Pechino torna in deficit e spaventa gli Usa

Pechino torna in deficit e spaventa gli Usa

La Cina dei record positivi a sorpresa mette a segno a febbraio il primo deficit della bilancia commerciale in 7 anni. Il tasso di crescita sia per le importazioni sia per le esportazioni si è allontanato molto dai livelli di gennaio. L’export è cresciuto del 2,4% rispetto a febbraio di un anno fa, e l’import del 19,4 per cento. Brusca frenata che ha portato la bilancia commerciale a un deficit di ben 7,3 miliardi di dollari, rispetto al surplus di gennaio pari a 6,5 miliardi.

Secondo gli esperti il fattore chiave dietro questo dato è l’anno lunare cinese che cade proprio a febbraio. Un mese caratterizzato da una forte crescita delle importazioni per far fronte ai festeggiamenti del capodanno. «Il fattore calendario tradizionalmente causa una fortissima riduzione dell’attività lavorativa e dunque delle esportazioni», sostiene il presidente di Osservatorio Asia Alberto Forchielli. Che sottolinea come un altro aspetto importante sia la crisi. La ripresa internazionale non parte, questo si traduce in un rallentamento dell’attività produttiva che colpisce l’economia cinese sui flussi in entrata e in uscita.

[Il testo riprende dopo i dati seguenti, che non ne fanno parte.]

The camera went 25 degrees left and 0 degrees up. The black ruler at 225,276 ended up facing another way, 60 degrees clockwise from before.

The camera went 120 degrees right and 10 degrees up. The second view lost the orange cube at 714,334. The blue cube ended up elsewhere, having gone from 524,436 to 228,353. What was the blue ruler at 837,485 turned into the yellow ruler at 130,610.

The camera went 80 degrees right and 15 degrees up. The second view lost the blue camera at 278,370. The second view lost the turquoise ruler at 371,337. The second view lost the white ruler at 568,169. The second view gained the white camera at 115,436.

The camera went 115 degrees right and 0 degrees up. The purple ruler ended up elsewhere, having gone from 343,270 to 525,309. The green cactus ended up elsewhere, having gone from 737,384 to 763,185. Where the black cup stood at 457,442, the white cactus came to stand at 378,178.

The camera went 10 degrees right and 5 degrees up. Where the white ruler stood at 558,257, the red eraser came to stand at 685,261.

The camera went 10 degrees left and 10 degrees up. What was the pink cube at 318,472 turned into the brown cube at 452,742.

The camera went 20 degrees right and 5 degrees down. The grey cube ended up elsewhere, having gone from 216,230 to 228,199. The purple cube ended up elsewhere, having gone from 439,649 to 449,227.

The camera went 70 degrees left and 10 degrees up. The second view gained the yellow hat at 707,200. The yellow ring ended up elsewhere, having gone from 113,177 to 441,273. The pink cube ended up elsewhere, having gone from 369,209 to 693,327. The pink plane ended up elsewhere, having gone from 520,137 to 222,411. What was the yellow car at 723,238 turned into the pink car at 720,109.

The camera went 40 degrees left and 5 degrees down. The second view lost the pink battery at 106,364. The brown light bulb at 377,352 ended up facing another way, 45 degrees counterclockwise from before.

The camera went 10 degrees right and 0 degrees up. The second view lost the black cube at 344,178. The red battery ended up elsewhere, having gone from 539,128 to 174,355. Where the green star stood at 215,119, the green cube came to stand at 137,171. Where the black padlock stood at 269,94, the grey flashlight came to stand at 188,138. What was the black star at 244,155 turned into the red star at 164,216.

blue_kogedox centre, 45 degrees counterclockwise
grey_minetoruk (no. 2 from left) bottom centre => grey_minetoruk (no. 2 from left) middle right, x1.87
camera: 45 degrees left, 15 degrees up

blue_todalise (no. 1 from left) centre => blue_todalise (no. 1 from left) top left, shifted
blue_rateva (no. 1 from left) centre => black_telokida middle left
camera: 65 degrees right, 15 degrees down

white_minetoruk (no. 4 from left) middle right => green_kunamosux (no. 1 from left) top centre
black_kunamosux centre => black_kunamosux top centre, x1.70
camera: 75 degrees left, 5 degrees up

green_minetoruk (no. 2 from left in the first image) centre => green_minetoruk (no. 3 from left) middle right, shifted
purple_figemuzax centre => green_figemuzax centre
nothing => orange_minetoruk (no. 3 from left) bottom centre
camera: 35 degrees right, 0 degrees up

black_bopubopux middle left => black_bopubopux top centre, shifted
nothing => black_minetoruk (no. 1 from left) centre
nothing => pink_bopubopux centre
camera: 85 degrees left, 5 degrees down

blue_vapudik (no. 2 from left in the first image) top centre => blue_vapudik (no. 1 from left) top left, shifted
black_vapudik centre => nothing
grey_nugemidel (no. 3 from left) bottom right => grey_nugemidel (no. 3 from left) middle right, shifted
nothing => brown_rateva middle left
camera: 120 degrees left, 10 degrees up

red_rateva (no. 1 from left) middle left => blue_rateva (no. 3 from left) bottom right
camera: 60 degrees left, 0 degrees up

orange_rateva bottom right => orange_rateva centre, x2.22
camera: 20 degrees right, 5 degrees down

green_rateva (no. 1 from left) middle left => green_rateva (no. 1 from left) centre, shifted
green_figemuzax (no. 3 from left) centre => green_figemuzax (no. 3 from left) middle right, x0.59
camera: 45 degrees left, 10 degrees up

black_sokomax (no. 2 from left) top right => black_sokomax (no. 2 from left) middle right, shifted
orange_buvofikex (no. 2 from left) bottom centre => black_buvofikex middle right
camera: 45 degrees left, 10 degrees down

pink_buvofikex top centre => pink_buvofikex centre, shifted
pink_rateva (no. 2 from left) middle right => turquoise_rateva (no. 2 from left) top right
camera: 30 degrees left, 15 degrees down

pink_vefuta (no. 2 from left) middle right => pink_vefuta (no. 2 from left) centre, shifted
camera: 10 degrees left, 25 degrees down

Il dato dunque potrebbe essere falsato ed è per questo che alcuni economisti affermano che sarebbe meglio considerare i primi due mesi dell’anno, non solo febbraio, per capire meglio il messaggio che si nasconde dietro questi numeri. Ting Lu di Merrill Lynch – Bank of America sostiene che accumulando i numeri di gennaio e febbraio le importazioni cinesi sono cresciute del 36%, le esportazioni del 26,3 per cento. Secondo l’economista la bilancia commerciale potrebbe rivedere un surplus nei prossimi mesi. Ma procedendo verso una sua ulteriore riduzione, come sta avvenendo da tre anni. Pur eccentriche rispetto al passato dunque, le statistiche di febbraio accelerano una tendenza. «Rappresentano l’accensione di una spia, più che un campanello d’allarme», continua Forchielli.

Infine, il rialzo delle quotazioni del greggio non aiuta. L’eventuale aumento di un dollaro a barile del prezzo del greggio potrebbe comportare una diminuzione del surplus commerciale cinese di 1,9 miliardi di dollari all’anno.

Attenzione però. Il dato, di primo impatto molto negativo, offre anche una chiave di lettura positiva. Casca infatti a fagiuolo nell’aiutare il governo cinese a respingere le pressioni internazionali su un apprezzamento della valuta locale, lo yuan. Richiesta che giunge periodicamente dal Segretario di Stato Usa Timothy Geithner, a causa dei massicci surplus accumulati negli anni dalla Cina. E che viene sempre rispedita al mittente. Anche perché il debito americano è sostenuto soprattutto dal Renminbi. Il dato di oggi potrebbe aiutare il premier Wen Jiabao a difendere la politica del governo cinese nel corso della conferenza stampa che  lunedì chiuderà a Pechino l’incontro annuale del Congresso nazionale del Partito comunista cinese. «È irragionevole pensare che lo yuan sia sottovalutato», ha affermato il ministro del Commercio cinese Chen Deming. «Le pressioni esterne per un apprezzamento dello yuan ora diminuiranno», gli fa eco Société Générale.

La Cina spesso è stata criticata per aver mantenuto artificialmente basso il valore dello yuan, dando così un vantaggio competitivo agli esportatori locali. E sebbene il deficit della bilancia commerciale potrebbe alleviare eccome le pressioni in tal senso, sarebbe nell’interesse della Cina lasciare fluttuare liberamente la propria valuta. Uno yuan più forte renderebbe le importazioni verso la Cina più economiche e aiuterebbe Pechino a centrare l’obiettivo principale: aumentare i consumi domestici, così come dichiarato nel nuovo Piano Quinquennale. Il dato di oggi potrebbe dunque significare che sarà come sempre Pechino, nel bene e nel male, a decidere la tempistica dell’apprezzamento della sua valuta.